Hiring practising professionals as part-time staff, the Faculty carried on through the Depression and WW II, turning out some of the best clinically trained dentists on the continent. The early 1950s brought an influx of veterans, whose numbers, maturity and enthusiasm bolstered the spirits of the exhausted professors who had stayed behind to keep the Faculty going. With post-war optimism came new technology that improved patient care and was a godsend to students, who no longer had to perform feats of coordination with treadle-powered drills. New drills driven by electricity rotated at approximately 20,000 revolutions per minute. (Today's air-powered drills perform at approximately 200,000 revolutions per minute).

The late 1980s began a turning point in the Faculty's history.
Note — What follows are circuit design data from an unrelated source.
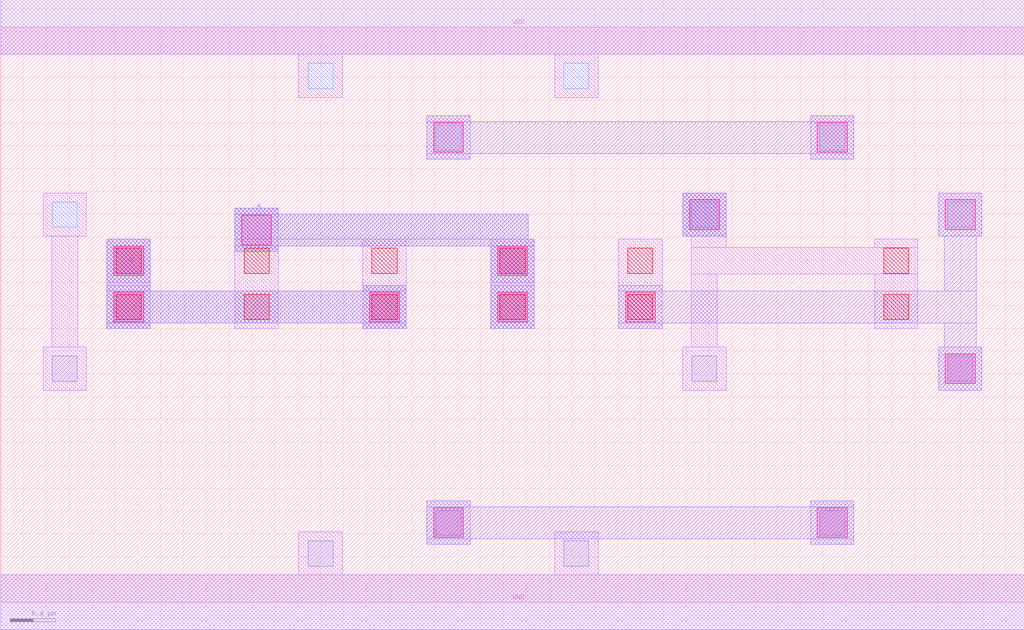
<source format=lef>
MACRO SUTHERLAND1989
 CLASS CORE ;
 FOREIGN SUTHERLAND1989 0 0 ;
 SIZE 8.96 BY 5.04 ;
 ORIGIN 0 0 ;
 SYMMETRY X Y R90 ;
 SITE unit ;
  PIN VDD
   DIRECTION INOUT ;
   USE POWER ;
   SHAPE ABUTMENT ;
    PORT
     CLASS CORE ;
       LAYER met1 ;
        RECT 0.00000000 4.80000000 8.96000000 5.28000000 ;
    END
  END VDD

  PIN GND
   DIRECTION INOUT ;
   USE POWER ;
   SHAPE ABUTMENT ;
    PORT
     CLASS CORE ;
       LAYER met1 ;
        RECT 0.00000000 -0.24000000 8.96000000 0.24000000 ;
    END
  END GND

  PIN C
   DIRECTION INOUT ;
   USE SIGNAL ;
   SHAPE ABUTMENT ;
    PORT
     CLASS CORE ;
       LAYER met2 ;
        RECT 5.97000000 3.20700000 6.35000000 3.58700000 ;
    END
  END C

  PIN A
   DIRECTION INOUT ;
   USE SIGNAL ;
   SHAPE ABUTMENT ;
    PORT
     CLASS CORE ;
       LAYER met2 ;
        RECT 2.05000000 3.07200000 2.43000000 3.12200000 ;
        RECT 4.29000000 2.39700000 4.67000000 3.12200000 ;
        RECT 2.05000000 3.12200000 4.67000000 3.18200000 ;
        RECT 2.05000000 3.18200000 4.62000000 3.40200000 ;
        RECT 2.05000000 3.40200000 2.43000000 3.45200000 ;
    END
  END A

  PIN B
   DIRECTION INOUT ;
   USE SIGNAL ;
   SHAPE ABUTMENT ;
    PORT
     CLASS CORE ;
       LAYER met2 ;
        RECT 0.93000000 2.39700000 1.31000000 2.44700000 ;
        RECT 3.17000000 2.39700000 3.55000000 2.44700000 ;
        RECT 0.93000000 2.44700000 3.55000000 2.72700000 ;
        RECT 3.17000000 2.72700000 3.55000000 2.77700000 ;
        RECT 0.93000000 2.72700000 1.31000000 3.18200000 ;
    END
  END B

 OBS
    LAYER polycont ;
     RECT 1.01000000 2.47700000 1.23000000 2.69700000 ;
     RECT 2.13000000 2.47700000 2.35000000 2.69700000 ;
     RECT 3.25000000 2.47700000 3.47000000 2.69700000 ;
     RECT 4.37000000 2.47700000 4.59000000 2.69700000 ;
     RECT 5.49000000 2.47700000 5.71000000 2.69700000 ;
     RECT 7.73000000 2.47700000 7.95000000 2.69700000 ;
     RECT 1.01000000 2.88200000 1.23000000 3.10200000 ;
     RECT 2.13000000 2.88200000 2.35000000 3.10200000 ;
     RECT 3.25000000 2.88200000 3.47000000 3.10200000 ;
     RECT 4.37000000 2.88200000 4.59000000 3.10200000 ;
     RECT 5.49000000 2.88200000 5.71000000 3.10200000 ;
     RECT 7.73000000 2.88200000 7.95000000 3.10200000 ;

    LAYER pdiffc ;
     RECT 0.45000000 3.28700000 0.67000000 3.50700000 ;
     RECT 6.05000000 3.28700000 6.27000000 3.50700000 ;
     RECT 8.29000000 3.28700000 8.51000000 3.50700000 ;
     RECT 3.81000000 3.96200000 4.03000000 4.18200000 ;
     RECT 7.17000000 3.96200000 7.39000000 4.18200000 ;
     RECT 2.69000000 4.50200000 2.91000000 4.72200000 ;
     RECT 4.93000000 4.50200000 5.15000000 4.72200000 ;

    LAYER ndiffc ;
     RECT 2.69000000 0.31700000 2.91000000 0.53700000 ;
     RECT 4.93000000 0.31700000 5.15000000 0.53700000 ;
     RECT 3.81000000 0.58700000 4.03000000 0.80700000 ;
     RECT 7.17000000 0.58700000 7.39000000 0.80700000 ;
     RECT 0.45000000 1.93700000 0.67000000 2.15700000 ;
     RECT 6.05000000 1.93700000 6.27000000 2.15700000 ;
     RECT 8.29000000 1.93700000 8.51000000 2.15700000 ;

    LAYER met1 ;
     RECT 0.00000000 -0.24000000 8.96000000 0.24000000 ;
     RECT 2.61000000 0.24000000 2.99000000 0.61700000 ;
     RECT 4.85000000 0.24000000 5.23000000 0.61700000 ;
     RECT 3.73000000 0.50700000 4.11000000 0.88700000 ;
     RECT 7.09000000 0.50700000 7.47000000 0.88700000 ;
     RECT 8.21000000 1.85700000 8.59000000 2.23700000 ;
     RECT 0.93000000 2.39700000 1.31000000 2.77700000 ;
     RECT 4.29000000 2.39700000 4.67000000 2.77700000 ;
     RECT 0.93000000 2.80200000 1.31000000 3.18200000 ;
     RECT 3.17000000 2.39700000 3.55000000 3.18200000 ;
     RECT 4.29000000 2.80200000 4.67000000 3.18200000 ;
     RECT 5.41000000 2.39700000 5.79000000 3.18200000 ;
     RECT 2.05000000 2.39700000 2.43000000 3.45200000 ;
     RECT 0.37000000 1.85700000 0.75000000 2.23700000 ;
     RECT 0.44500000 2.23700000 0.67500000 3.20700000 ;
     RECT 0.37000000 3.20700000 0.75000000 3.58700000 ;
     RECT 5.97000000 1.85700000 6.35000000 2.23700000 ;
     RECT 6.04500000 2.23700000 6.27500000 2.87700000 ;
     RECT 7.65000000 2.39700000 8.03000000 2.87700000 ;
     RECT 6.04500000 2.87700000 8.03000000 3.10700000 ;
     RECT 7.65000000 3.10700000 8.03000000 3.18200000 ;
     RECT 6.04500000 3.10700000 6.35000000 3.20700000 ;
     RECT 5.97000000 3.20700000 6.35000000 3.58700000 ;
     RECT 8.21000000 3.20700000 8.59000000 3.58700000 ;
     RECT 3.73000000 3.88200000 4.11000000 4.26200000 ;
     RECT 7.09000000 3.88200000 7.47000000 4.26200000 ;
     RECT 2.61000000 4.42200000 2.99000000 4.80000000 ;
     RECT 4.85000000 4.42200000 5.23000000 4.80000000 ;
     RECT 0.00000000 4.80000000 8.96000000 5.28000000 ;

    LAYER via1 ;
     RECT 3.79000000 0.56700000 4.05000000 0.82700000 ;
     RECT 7.15000000 0.56700000 7.41000000 0.82700000 ;
     RECT 8.27000000 1.91700000 8.53000000 2.17700000 ;
     RECT 0.99000000 2.45700000 1.25000000 2.71700000 ;
     RECT 3.23000000 2.45700000 3.49000000 2.71700000 ;
     RECT 4.35000000 2.45700000 4.61000000 2.71700000 ;
     RECT 5.47000000 2.45700000 5.73000000 2.71700000 ;
     RECT 0.99000000 2.86200000 1.25000000 3.12200000 ;
     RECT 4.35000000 2.86200000 4.61000000 3.12200000 ;
     RECT 2.11000000 3.13200000 2.37000000 3.39200000 ;
     RECT 6.03000000 3.26700000 6.29000000 3.52700000 ;
     RECT 8.27000000 3.26700000 8.53000000 3.52700000 ;
     RECT 3.79000000 3.94200000 4.05000000 4.20200000 ;
     RECT 7.15000000 3.94200000 7.41000000 4.20200000 ;

    LAYER met2 ;
     RECT 3.73000000 0.50700000 4.11000000 0.55700000 ;
     RECT 7.09000000 0.50700000 7.47000000 0.55700000 ;
     RECT 3.73000000 0.55700000 7.47000000 0.83700000 ;
     RECT 3.73000000 0.83700000 4.11000000 0.88700000 ;
     RECT 7.09000000 0.83700000 7.47000000 0.88700000 ;
     RECT 0.93000000 2.39700000 1.31000000 2.44700000 ;
     RECT 3.17000000 2.39700000 3.55000000 2.44700000 ;
     RECT 0.93000000 2.44700000 3.55000000 2.72700000 ;
     RECT 3.17000000 2.72700000 3.55000000 2.77700000 ;
     RECT 0.93000000 2.72700000 1.31000000 3.18200000 ;
     RECT 2.05000000 3.07200000 2.43000000 3.12200000 ;
     RECT 4.29000000 2.39700000 4.67000000 3.12200000 ;
     RECT 2.05000000 3.12200000 4.67000000 3.18200000 ;
     RECT 2.05000000 3.18200000 4.62000000 3.40200000 ;
     RECT 2.05000000 3.40200000 2.43000000 3.45200000 ;
     RECT 5.97000000 3.20700000 6.35000000 3.58700000 ;
     RECT 8.21000000 1.85700000 8.59000000 2.23700000 ;
     RECT 5.41000000 2.39700000 5.79000000 2.44700000 ;
     RECT 8.26000000 2.23700000 8.54000000 2.44700000 ;
     RECT 5.41000000 2.44700000 8.54000000 2.72700000 ;
     RECT 5.41000000 2.72700000 5.79000000 2.77700000 ;
     RECT 8.26000000 2.72700000 8.54000000 3.20700000 ;
     RECT 8.21000000 3.20700000 8.59000000 3.58700000 ;
     RECT 3.73000000 3.88200000 4.11000000 3.93200000 ;
     RECT 7.09000000 3.88200000 7.47000000 3.93200000 ;
     RECT 3.73000000 3.93200000 7.47000000 4.21200000 ;
     RECT 3.73000000 4.21200000 4.11000000 4.26200000 ;
     RECT 7.09000000 4.21200000 7.47000000 4.26200000 ;

 END
END SUTHERLAND1989

</source>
An accreditation team judged the training facilities inadequate for the 45 students and recommended that registration be cut to 25. There was also a new emphasis on the training of graduate students and on the importance of McGill as a world-class research institution. Every faculty was expected to bring in research funds and to cultivate vibrant graduate programs to complement teaching efforts. In July 1991, the University determined that Dentistry's teaching and research failed to meet standards set out by a task force earlier that year. The Faculty was threatened with closure.
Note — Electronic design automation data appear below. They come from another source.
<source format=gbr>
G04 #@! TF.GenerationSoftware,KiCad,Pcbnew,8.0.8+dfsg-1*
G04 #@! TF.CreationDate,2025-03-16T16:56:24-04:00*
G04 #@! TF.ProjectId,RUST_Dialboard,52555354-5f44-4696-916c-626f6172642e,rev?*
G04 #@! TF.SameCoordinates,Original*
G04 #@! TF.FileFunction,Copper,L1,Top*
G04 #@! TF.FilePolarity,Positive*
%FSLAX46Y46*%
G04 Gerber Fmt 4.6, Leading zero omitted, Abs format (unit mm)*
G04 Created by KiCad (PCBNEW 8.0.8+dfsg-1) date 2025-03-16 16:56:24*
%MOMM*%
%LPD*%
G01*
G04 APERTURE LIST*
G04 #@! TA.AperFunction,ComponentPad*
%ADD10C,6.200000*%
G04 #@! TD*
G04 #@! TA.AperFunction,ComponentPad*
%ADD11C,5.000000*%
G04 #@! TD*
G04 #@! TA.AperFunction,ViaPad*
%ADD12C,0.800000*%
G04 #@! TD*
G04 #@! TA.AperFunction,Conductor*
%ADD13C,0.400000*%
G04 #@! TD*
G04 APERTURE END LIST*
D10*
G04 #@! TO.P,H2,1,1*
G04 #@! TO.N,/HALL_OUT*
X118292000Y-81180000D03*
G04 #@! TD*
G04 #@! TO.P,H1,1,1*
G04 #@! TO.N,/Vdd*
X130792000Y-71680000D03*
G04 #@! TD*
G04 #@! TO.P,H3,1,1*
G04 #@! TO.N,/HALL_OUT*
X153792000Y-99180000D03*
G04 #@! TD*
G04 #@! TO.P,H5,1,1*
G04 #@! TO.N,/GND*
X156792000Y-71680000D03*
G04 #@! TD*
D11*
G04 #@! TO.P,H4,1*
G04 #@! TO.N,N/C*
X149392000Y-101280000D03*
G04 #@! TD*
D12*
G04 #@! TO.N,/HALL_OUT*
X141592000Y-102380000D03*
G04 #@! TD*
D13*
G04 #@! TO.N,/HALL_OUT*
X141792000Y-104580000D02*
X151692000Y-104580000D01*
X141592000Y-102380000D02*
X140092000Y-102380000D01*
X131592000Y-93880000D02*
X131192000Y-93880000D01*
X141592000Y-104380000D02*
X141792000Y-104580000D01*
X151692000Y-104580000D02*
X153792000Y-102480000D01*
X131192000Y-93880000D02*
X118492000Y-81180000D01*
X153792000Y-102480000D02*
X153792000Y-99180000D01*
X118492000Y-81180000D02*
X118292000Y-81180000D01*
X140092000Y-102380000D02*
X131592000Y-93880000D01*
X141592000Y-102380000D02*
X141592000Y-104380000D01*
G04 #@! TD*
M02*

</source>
Students and the public protested and alumni rallied. Major donors who believed in the importance of the Faculty to the English-speaking community helped launch the extraordinarily successful Renewal Campaign, which raised $1.9 million in six months. Philosophy professor Storrs McCall, BA'52, contributed $350,000 for the McCall Dental Clinic in honour of his parents. Arthur Lau, BArch'62, a long-time friend of the Faculty and former member of the Board of Governors, also contributed significant time, money and influence to the cause. In the end, all conditions established by the University were met and closure averted.

Caption follows
Two Dentistry students practise their craft on a patient in the dental clinic.
Nicolas Morin

Today, Dean of Dentistry James Lund has much to boast about. "Our alumni number among the highest in per capita giving of any faculty in the University. This gives us some flexibility and allows us to build and renovate." He notes that Dentistry now brings as much research funding to McGill per professor as the Faculty of Medicine. Five new scholarships were established in the past four years alone, ensuring a place for promising students. Facilities such as the Jamson T.N. Wong Laboratories for Bone and Periodontal Research and the McGill Pain Research Centre are attracting world-class scholars. The Pain Research Centre, says Lund, "is one of the top three such centres in the world."

The 100th anniversary of Dentistry at McGill is an occasion for genuine celebration, with the Faculty stronger and more focused than ever and a future that is truly wide open.